--- SOURCE EXCERPT ---

# Beyond Star Trek



## Al Jackson (Aug 7, 2018)

When Star Trek came out in 1966 SF fans , in a flash, recognized were the 'world of ST' came from , the pages of , mainly, Astounding Science Fiction magazine between 1940 and 1960.* We loved it.
These days I cast my mind about and ask "is there space opera more sophisticated than Star Trek" that would make a good SF space opera show?
(Actually I got a bit preempted on that one with the appearance of The Expanse which essentially 'Heinlein-like' (plus other solar system space opera from the 1950s.)
So now I would love to see Poul Anderson's Technic History done. Anderson's world building is the tag end evolution of Buck Roger and Flash Gordon.
Anderson was a great story teller , like Heinlein, and he had a refined feel for 'lived-in-super-science' . His extrapolated ,somewhat far future , settings are refined and the world building has some crafty domestication.
I think the  Dominic Flandry novels would make a terrific TV series. The Flandy stories are sophisticated space opera  Horatio Hornblower or more like  Patrick O'Brian Aubrey–Maturin series, following the life of a naval officer. Flandry becomes a dashing field agent of the Imperial Intelligence Corps for the Terran Empire. Flandry is a sort of military James Bond character. It would have to be done right , some high production values , a good cast, and above all attention to the 'feel' and world building that Anderson had on the page.

Dominic_Flandry

*Note: I went to the 1966 World Science Fiction Convention in Cleveland. Roddenberry came and showed the first pilot for Star Trek. The audience loved it. Next day Roddenberry was standing in a hallway with a model of the Discovery waiting to talk to people. No body was around him. So i went over and said "that sure was good and I recognize a lot of science fiction I know!". Roddenberry said "You should!" He told me how he had read Astounding in the 1940s and was a big fan of the prose form as it evolved away from it's pulp origins in the 20s and 30s. I don't know if he really talked about his admiration of prose science fiction in later years but he sure was knowledgable then.

---

# STATED TASK A:
Name every real person mentioned in the forum post about Star Trek, including the one who wrote it.
The forum post and the records come from unrelated sources.

--- GIVEN RECORDS ---

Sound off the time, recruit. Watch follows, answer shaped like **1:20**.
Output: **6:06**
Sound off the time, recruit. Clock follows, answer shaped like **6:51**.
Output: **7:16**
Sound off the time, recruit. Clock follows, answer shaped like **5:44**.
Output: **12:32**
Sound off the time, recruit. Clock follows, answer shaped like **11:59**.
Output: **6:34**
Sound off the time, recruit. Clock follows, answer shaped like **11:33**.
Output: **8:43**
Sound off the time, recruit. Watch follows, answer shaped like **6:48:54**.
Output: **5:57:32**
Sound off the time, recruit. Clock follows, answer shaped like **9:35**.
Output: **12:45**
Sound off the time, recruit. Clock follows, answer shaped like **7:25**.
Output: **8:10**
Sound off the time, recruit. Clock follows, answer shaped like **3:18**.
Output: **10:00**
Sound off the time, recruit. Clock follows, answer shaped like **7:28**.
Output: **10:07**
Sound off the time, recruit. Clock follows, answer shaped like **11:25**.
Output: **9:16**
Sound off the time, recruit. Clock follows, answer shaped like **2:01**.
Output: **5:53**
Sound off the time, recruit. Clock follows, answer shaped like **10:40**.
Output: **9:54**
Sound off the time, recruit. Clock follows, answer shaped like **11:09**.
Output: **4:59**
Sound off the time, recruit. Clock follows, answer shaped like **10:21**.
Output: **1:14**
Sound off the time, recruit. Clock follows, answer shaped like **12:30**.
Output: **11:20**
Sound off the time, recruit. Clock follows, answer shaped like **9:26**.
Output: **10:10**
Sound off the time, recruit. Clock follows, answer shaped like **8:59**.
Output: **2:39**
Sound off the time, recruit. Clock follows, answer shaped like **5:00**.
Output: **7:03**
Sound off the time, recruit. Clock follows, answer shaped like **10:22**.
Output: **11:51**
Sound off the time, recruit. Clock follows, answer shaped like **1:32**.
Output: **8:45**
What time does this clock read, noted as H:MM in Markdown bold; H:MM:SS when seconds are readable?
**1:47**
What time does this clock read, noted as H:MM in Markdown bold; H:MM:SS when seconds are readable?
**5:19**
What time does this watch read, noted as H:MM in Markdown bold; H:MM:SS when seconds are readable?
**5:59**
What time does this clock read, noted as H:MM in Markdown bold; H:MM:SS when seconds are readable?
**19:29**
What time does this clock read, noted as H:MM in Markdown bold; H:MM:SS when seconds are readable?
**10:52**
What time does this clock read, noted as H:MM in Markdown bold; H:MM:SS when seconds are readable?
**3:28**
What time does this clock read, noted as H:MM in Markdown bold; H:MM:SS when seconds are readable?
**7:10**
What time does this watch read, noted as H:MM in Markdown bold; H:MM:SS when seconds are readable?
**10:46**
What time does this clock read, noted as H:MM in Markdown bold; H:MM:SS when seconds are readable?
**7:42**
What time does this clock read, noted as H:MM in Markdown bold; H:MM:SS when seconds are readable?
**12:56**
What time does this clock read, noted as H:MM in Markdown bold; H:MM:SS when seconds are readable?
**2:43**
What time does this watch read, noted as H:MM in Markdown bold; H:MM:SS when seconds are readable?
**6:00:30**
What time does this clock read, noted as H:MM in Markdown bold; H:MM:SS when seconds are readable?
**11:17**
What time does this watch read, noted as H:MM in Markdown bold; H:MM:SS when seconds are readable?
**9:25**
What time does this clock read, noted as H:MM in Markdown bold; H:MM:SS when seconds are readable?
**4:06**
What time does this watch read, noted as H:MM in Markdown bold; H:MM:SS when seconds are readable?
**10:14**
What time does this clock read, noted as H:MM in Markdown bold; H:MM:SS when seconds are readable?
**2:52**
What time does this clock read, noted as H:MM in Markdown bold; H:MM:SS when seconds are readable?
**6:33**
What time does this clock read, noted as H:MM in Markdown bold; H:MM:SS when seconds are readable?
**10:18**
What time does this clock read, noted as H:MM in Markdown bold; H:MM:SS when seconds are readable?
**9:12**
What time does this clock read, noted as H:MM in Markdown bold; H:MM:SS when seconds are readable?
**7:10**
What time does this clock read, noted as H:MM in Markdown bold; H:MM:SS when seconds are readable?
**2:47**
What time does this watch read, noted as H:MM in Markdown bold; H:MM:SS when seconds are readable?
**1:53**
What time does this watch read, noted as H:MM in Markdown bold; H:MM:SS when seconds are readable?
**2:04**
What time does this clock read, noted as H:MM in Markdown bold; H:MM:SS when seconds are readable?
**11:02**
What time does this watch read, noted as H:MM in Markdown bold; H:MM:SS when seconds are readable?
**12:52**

---

# STATED TASK B:
Reproduce the stretch of the records from their start through the line containing "Output: **9:16**", with both of those lines included.

# PROBLEM SOLUTION A:
Al Jackson, Heinlein, Poul Anderson, Patrick O'Brian, Roddenberry

# PROBLEM SOLUTION B:
Sound off the time, recruit. Watch follows, answer shaped like **1:20**.
Output: **6:06**
Sound off the time, recruit. Clock follows, answer shaped like **6:51**.
Output: **7:16**
Sound off the time, recruit. Clock follows, answer shaped like **5:44**.
Output: **12:32**
Sound off the time, recruit. Clock follows, answer shaped like **11:59**.
Output: **6:34**
Sound off the time, recruit. Clock follows, answer shaped like **11:33**.
Output: **8:43**
Sound off the time, recruit. Watch follows, answer shaped like **6:48:54**.
Output: **5:57:32**
Sound off the time, recruit. Clock follows, answer shaped like **9:35**.
Output: **12:45**
Sound off the time, recruit. Clock follows, answer shaped like **7:25**.
Output: **8:10**
Sound off the time, recruit. Clock follows, answer shaped like **3:18**.
Output: **10:00**
Sound off the time, recruit. Clock follows, answer shaped like **7:28**.
Output: **10:07**
Sound off the time, recruit. Clock follows, answer shaped like **11:25**.
Output: **9:16**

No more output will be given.